Eu não me conheço, nem te conheço . Vamos fingir que me sentei num anfiteatro enorme para assistir a uma peça melodramática sobre dois jovens que se apaixonaram à cinco anos e ainda hoje não estão juntos. Quem é a pessoa normal que quer ver uma história destas. Mas bem, não desconversemos. Vi do inicio ao fim a história. A parte dela. A parte dele. A parte dos outros. A parte das outras. E fiquei sem perceber.
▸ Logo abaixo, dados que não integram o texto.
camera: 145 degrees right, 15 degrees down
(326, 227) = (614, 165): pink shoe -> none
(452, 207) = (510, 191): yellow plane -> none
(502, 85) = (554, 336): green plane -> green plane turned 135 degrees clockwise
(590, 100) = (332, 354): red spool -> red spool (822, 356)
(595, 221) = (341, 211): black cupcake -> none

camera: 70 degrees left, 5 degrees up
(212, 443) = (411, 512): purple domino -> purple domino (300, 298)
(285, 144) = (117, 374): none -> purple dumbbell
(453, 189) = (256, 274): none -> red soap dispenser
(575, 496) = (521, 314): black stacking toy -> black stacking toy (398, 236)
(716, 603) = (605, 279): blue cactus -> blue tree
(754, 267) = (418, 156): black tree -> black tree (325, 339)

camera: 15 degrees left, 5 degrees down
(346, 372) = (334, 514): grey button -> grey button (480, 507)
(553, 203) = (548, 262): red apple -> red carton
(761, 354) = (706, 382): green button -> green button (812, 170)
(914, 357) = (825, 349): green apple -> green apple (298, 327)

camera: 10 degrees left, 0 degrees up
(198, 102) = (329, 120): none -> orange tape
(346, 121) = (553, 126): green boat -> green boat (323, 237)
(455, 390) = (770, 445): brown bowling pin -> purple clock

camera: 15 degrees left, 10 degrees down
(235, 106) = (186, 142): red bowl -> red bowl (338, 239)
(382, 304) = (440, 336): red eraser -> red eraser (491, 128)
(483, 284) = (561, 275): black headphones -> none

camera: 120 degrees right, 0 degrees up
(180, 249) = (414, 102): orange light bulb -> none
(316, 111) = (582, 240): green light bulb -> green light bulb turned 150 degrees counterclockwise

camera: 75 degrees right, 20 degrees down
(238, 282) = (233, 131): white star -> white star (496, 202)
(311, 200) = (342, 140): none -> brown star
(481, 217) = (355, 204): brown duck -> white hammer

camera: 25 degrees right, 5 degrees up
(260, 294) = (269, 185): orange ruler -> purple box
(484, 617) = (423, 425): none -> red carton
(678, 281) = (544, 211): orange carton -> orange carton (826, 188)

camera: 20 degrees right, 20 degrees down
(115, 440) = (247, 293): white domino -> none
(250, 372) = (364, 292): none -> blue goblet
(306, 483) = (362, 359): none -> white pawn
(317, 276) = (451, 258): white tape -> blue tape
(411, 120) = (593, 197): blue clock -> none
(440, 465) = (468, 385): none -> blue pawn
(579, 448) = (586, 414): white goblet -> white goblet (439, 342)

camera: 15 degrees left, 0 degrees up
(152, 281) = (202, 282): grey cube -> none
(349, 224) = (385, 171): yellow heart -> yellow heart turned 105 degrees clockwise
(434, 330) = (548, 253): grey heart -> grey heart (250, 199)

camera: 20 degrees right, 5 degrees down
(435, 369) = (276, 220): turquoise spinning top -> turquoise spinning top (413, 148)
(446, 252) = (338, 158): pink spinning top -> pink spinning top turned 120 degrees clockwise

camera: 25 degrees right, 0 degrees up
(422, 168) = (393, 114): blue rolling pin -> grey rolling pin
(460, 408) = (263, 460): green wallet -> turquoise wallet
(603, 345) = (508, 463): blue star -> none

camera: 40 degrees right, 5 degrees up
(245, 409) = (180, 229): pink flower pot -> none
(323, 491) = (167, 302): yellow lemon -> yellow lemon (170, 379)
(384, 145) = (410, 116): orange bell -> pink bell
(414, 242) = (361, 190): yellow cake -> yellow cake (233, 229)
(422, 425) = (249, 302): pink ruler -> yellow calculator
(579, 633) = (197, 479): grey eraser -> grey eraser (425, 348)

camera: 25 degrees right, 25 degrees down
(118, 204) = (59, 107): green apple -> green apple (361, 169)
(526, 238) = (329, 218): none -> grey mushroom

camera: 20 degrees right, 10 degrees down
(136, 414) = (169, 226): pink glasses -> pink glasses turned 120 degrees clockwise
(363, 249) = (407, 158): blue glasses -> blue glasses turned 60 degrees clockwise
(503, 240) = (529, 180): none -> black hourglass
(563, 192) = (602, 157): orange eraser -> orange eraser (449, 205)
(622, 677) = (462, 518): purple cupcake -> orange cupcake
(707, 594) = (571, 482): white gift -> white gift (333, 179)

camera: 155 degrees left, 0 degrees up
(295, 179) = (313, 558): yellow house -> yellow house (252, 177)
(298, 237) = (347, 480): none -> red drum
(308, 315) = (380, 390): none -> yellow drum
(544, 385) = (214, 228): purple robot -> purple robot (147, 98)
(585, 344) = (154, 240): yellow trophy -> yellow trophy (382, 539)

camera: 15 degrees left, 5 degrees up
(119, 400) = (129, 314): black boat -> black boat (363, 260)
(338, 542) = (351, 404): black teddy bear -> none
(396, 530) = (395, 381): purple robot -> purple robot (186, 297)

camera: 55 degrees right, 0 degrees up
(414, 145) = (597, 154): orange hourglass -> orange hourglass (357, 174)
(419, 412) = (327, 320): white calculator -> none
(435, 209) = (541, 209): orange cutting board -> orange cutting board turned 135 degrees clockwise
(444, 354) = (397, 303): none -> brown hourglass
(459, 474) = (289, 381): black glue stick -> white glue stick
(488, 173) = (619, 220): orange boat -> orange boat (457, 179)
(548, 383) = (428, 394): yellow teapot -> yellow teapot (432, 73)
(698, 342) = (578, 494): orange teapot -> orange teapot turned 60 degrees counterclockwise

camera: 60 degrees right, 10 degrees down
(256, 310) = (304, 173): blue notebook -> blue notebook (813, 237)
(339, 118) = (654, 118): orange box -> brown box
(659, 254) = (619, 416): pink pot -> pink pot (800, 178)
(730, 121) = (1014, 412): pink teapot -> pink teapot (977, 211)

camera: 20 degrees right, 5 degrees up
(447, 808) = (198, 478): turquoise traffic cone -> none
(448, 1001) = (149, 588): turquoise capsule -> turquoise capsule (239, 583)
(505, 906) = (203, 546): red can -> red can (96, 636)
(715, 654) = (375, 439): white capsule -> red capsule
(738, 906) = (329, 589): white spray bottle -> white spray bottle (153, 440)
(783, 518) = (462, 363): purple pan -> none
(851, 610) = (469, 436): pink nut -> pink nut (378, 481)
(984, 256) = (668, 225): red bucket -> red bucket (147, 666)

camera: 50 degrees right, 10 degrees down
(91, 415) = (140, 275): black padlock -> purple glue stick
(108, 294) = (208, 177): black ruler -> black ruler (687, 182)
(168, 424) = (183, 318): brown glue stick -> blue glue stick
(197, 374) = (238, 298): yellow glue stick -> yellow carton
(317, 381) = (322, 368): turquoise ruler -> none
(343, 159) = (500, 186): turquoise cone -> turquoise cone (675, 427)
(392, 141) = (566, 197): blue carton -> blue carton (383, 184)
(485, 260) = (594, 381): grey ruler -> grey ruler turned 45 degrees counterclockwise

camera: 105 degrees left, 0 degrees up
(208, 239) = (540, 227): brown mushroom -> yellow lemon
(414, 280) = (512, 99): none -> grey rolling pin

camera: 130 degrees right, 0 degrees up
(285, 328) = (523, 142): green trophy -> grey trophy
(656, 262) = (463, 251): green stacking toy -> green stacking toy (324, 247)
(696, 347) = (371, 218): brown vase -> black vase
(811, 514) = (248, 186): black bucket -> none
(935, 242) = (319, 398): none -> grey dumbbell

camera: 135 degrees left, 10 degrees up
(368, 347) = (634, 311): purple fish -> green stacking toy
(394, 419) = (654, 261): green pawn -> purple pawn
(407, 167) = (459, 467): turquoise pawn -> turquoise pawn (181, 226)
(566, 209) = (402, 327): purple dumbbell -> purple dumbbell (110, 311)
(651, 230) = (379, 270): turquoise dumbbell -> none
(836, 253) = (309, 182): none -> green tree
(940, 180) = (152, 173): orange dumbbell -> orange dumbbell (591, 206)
Não há reciprocidade no momento certo. Há um medo enorme de arriscar e sair magoado mas não há problema de se estar a magoar só com o afastamento. Ambas as partes passaram anos a gostar e desgostar de outras pessoas. E na verdade continuaram apaixonadas uma pela outra. Ambas as partes, magoaram, deram para trás, disseram que acabou que não dava mais mas voltaram sempre para o caminho que começaram a construir juntas. Para quem está de fora é só tempo perdido e só contam o tempo que falta para cairem redondos nos braços um do outro. Esperemos que não seja no deleito da morte. Em que os cabelos brancos sobrevoem as rugas cravadas no rosto que escondem o olhar amargo de quem sempre esteve apaixonado pela mesma pessoa e gostou de tantas outras. Esperemos que arrisquem antes de não haver mais nada a fazer e não estejam à espera do momento certo porque ele nunca existe. É irónico, tanta gente a querer se amar e estes dois amam-se e não aproveitam.